Femme heureuse, amie choyée, mère accomplie, Laura mène la vie parfaite dont elle a toujours rêvé. Un bonheur sans faille interrompu par l’appel de détresse de la mère d’une de ses anciennes camarades de classe. Heddy est hospitalisée pour des troubles psychiatriques et sa famille compte sur Laura pour la sortir de cette situation.
C’est avec réticence que Laura accepte d’apporter son aide à celle qui était en vérité un souffre-douleur. Si elle décide d’agir, c’est avant tout pour se débarrasser d’une situation qu’elle juge embarrassante, avant que la culpabilité ne prenne progressivement le pas…

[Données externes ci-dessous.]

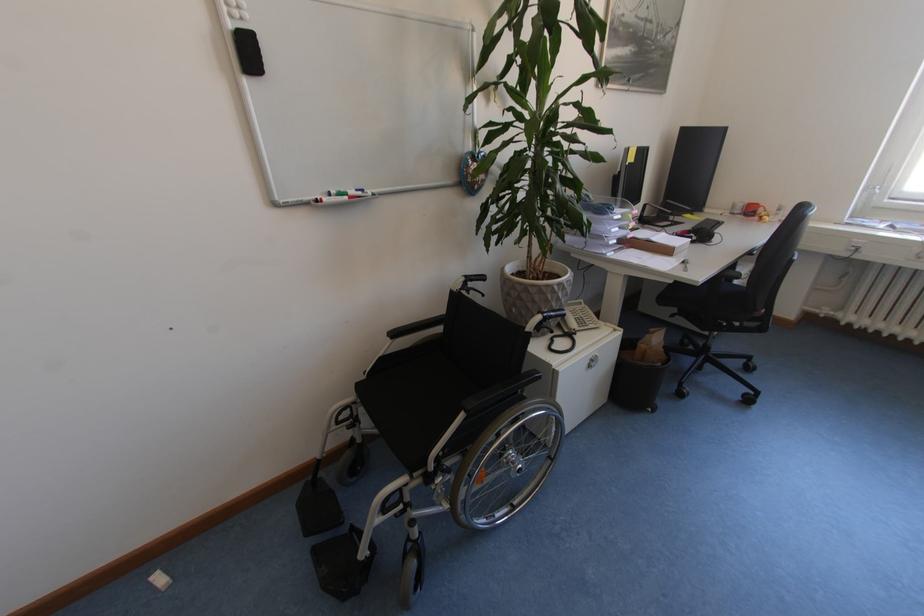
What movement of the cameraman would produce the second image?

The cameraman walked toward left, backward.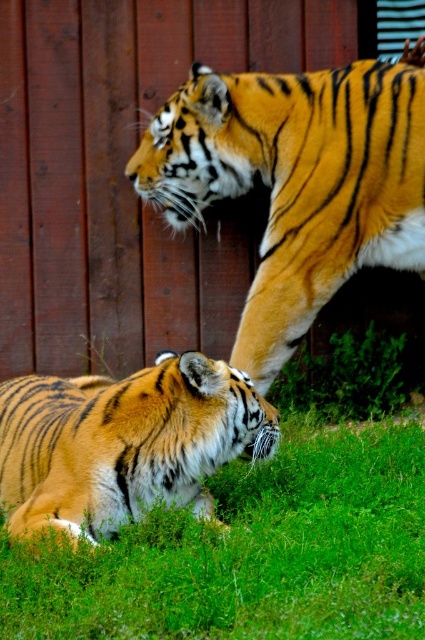
Identify the location of orange-yellow fur tiger at upper center. The image size is (425, 640). (295, 182).

Can you confirm if orange-yellow fur tiger at upper center is smaller than orange fur tiger at lower left?

Actually, orange-yellow fur tiger at upper center might be larger than orange fur tiger at lower left.

At what (x,y) coordinates should I click in order to perform the action: click on orange-yellow fur tiger at upper center. Please return your answer as a coordinate pair (x, y). The image size is (425, 640). Looking at the image, I should click on (295, 182).

Who is shorter, green grass at lower center or orange-yellow fur tiger at upper center?

Standing shorter between the two is green grass at lower center.

Between point (405, 483) and point (328, 80), which one is positioned in front?

Point (405, 483) is more forward.

I want to click on green grass at lower center, so 249,554.

This screenshot has width=425, height=640. Find the location of `green grass at lower center`. green grass at lower center is located at coordinates tap(249, 554).

Is green grass at lower center bigger than orange fur tiger at lower left?

Yes, green grass at lower center is bigger than orange fur tiger at lower left.

Which is in front, point (184, 604) or point (218, 433)?

Point (184, 604) is in front.

Identify the location of green grass at lower center. (249, 554).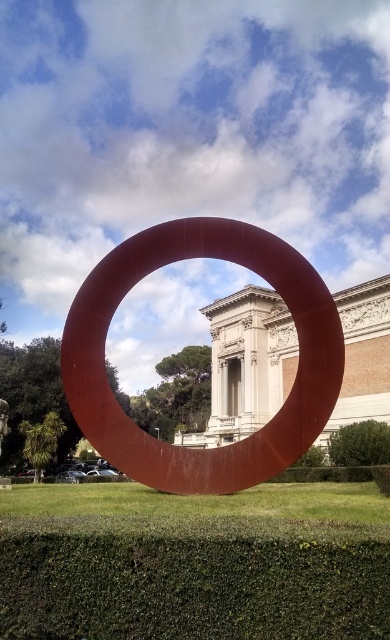
How much distance is there between matte red ring at center and green leafy hedge at lower right?

matte red ring at center is 22.13 meters from green leafy hedge at lower right.

Consider the image. Can you confirm if matte red ring at center is wider than green leafy hedge at lower right?

Indeed, matte red ring at center has a greater width compared to green leafy hedge at lower right.

I want to click on matte red ring at center, so click(219, 445).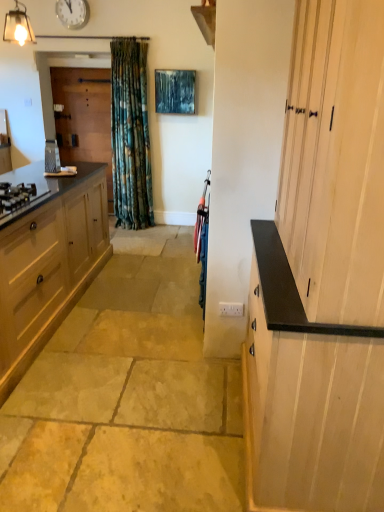
Question: Is matte black gas stove at left spatially inside matte glass light fixture at upper left, or outside of it?

Choices:
 (A) inside
 (B) outside

Answer: (B)

Question: From a real-world perspective, is matte black gas stove at left positioned above or below matte glass light fixture at upper left?

Choices:
 (A) above
 (B) below

Answer: (B)

Question: Estimate the real-world distances between objects in this image. Which object is closer to the matte black gas stove at left?

Choices:
 (A) matte wood cabinet at left, the 1th cabinetry in the left-to-right sequence
 (B) metallic silver grater at left
 (C) matte glass light fixture at upper left
 (D) natural stone floor at center
 (E) white glossy clock at upper center

Answer: (A)

Question: Which object is the closest to the white glossy clock at upper center?

Choices:
 (A) metallic silver grater at left
 (B) natural stone floor at center
 (C) matte black gas stove at left
 (D) matte glass light fixture at upper left
 (E) wooden screen door at left

Answer: (D)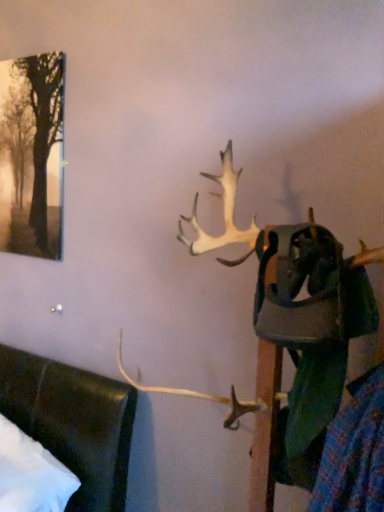
Question: Do you think silvery metallic tree at upper left is within white antler at upper center, or outside of it?

Choices:
 (A) inside
 (B) outside

Answer: (B)

Question: Relative to white antler at upper center, is silvery metallic tree at upper left in front or behind?

Choices:
 (A) front
 (B) behind

Answer: (B)

Question: In terms of size, does silvery metallic tree at upper left appear bigger or smaller than white antler at upper center?

Choices:
 (A) small
 (B) big

Answer: (A)

Question: From a real-world perspective, is white antler at upper center physically located above or below silvery metallic tree at upper left?

Choices:
 (A) below
 (B) above

Answer: (A)

Question: From the image's perspective, is white antler at upper center above or below silvery metallic tree at upper left?

Choices:
 (A) above
 (B) below

Answer: (B)

Question: From their relative heights in the image, would you say white antler at upper center is taller or shorter than silvery metallic tree at upper left?

Choices:
 (A) short
 (B) tall

Answer: (B)

Question: Is white antler at upper center situated inside silvery metallic tree at upper left or outside?

Choices:
 (A) inside
 (B) outside

Answer: (B)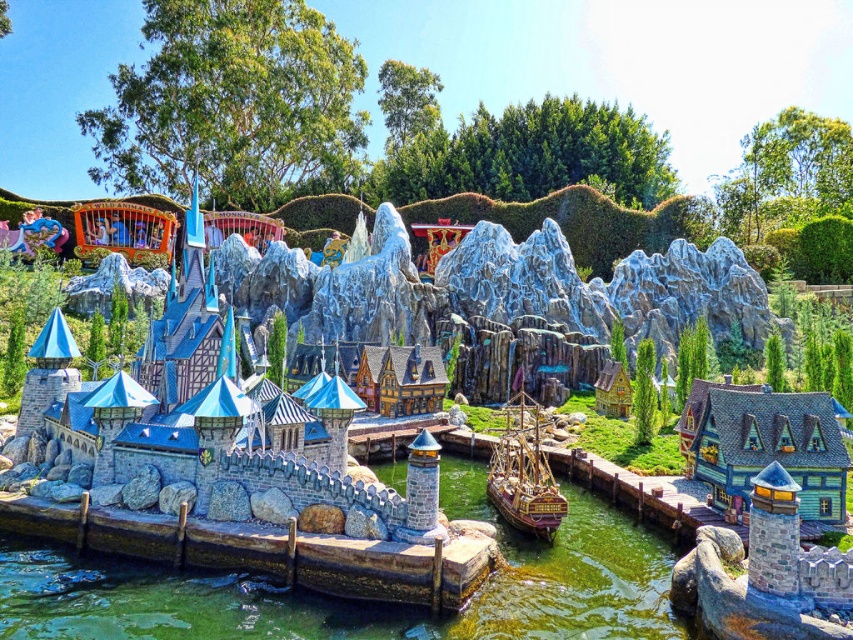
Is wooden house at right behind wooden ship at lower center?

No, wooden house at right is closer to the viewer.

The height and width of the screenshot is (640, 853). I want to click on wooden house at right, so click(764, 444).

Locate an element on the screen. This screenshot has width=853, height=640. wooden house at right is located at coordinates (x=764, y=444).

Is clear glass water at center bigger than wooden house at right?

Indeed, clear glass water at center has a larger size compared to wooden house at right.

Who is more distant from viewer, (462, 467) or (735, 458)?

Point (462, 467)

Identify the location of clear glass water at center. (366, 602).

The height and width of the screenshot is (640, 853). I want to click on clear glass water at center, so click(366, 602).

Is clear glass water at center taller than wooden ship at lower center?

No.

Can you confirm if clear glass water at center is positioned to the left of wooden ship at lower center?

Yes, clear glass water at center is to the left of wooden ship at lower center.

Is point (589, 492) behind point (529, 522)?

Yes, point (589, 492) is farther from viewer.

Find the location of a particular element. This screenshot has height=640, width=853. clear glass water at center is located at coordinates (366, 602).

Culte des apparences et culpabilité

Dans un style fluide et sans fard, Suzanne Bugler déconstruit, au fil des pages, la vie prétendument parfaite des personnages de son roman. L’occasion d’une critique acerbe du culte des apparences et d’un tableau assez réaliste de la culpabilité, transmise ici au fil des générations. Contrairement à mon attente (les couvertures sont trompeuses !), pas de crime dans ce thriller, mais je n’en ai pas été moins happée par cette lecture. D’abord amusée par le récit au vitriol d’une vie de couple à la dérive et d’amitiés factices, puis avide de connaître l’issue de la rédemption du personnage principal.
Ceci dit, l’auteur n’en est pas pour autant complaisant : à chacun d’assumer les conséquences de ses actes.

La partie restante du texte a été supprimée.